I have the below test data.
A B C
M O
M M M
M M M
N O
P N
I would like to get the total count of entries in this sample test data i.e 12
I have the below code to do the same, but i am getting an incorrect result.
Any help on how to rectify would be helpful.
test= LOAD 'testdata' USING PigStorage(',') as (A:chararray,B:chararray,C:chararray);
values = FOREACH test GENERATE A==''?'null':(A is null?'null':A)) as A,(B==''?'null':(B is null?'null':B)) as B,(C==''?'null':(C is null?'null':C)) as C;
grp = GROUP values ALL;
counting = FOREACH grp GENERATE group, COUNT(values.A)+COUNT(values.B)+COUNT(values.C);
This is giving answer as 15, rather than 12 .

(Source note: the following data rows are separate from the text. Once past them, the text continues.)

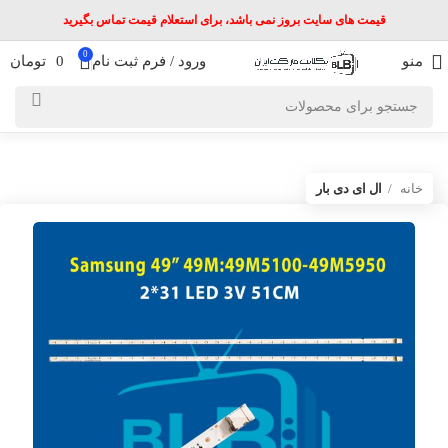
قیمت های سایت بروز نمی باشد، برای استعلام قیمت تماس بگیرید
0
منو
ورود / فرم ثبت نام
0
تومان
خانه
ال ای دی بار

I would also like to get the count of each of these values,like M=7, N=2, O=2, P=1. I have written the below code.
test= LOAD 'testdata' USING PigStorage(',') as (A:chararray,B:chararray,C:chararray);
values = FOREACH test GENERATE A==''?'null':(A is null?'null':A)) as A,(B==''?'null':(B is null?'null':B)) as B,(C==''?'null':(C is null?'null':C)) as C;
grp = GROUP values ALL;
A = FOREACH grp {
B =FILTER test.A=='M' OR test.B=='M' OR test.C=='M';
GENERATE group, COUNT(B);
};
I am getting an error "Scalar has more than one row in the output".
You are counting the column names as well in your final count.Modify the script to ignore the first row and then group by and count.

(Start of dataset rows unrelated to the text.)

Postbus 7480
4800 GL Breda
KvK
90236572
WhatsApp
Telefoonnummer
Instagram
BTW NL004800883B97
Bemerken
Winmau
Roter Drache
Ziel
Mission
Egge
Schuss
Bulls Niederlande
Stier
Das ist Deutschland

test= LOAD 'testdata' USING PigStorage(',') as (A:chararray,B:chararray,C:chararray);
ranked = rank test;
test1 = Filter ranked by ($0 > 1); --Note:rank_test should work.
values = FOREACH test1 GENERATE A==''?'null':(A is null?'null':A)) as A,(B==''?'null':(B is null?'null':B)) as B,(C==''?'null':(C is null?'null':C)) as C;
grp = GROUP values ALL;
counting = FOREACH grp GENERATE group, COUNT(values.A)+COUNT(values.B)+COUNT(values.C);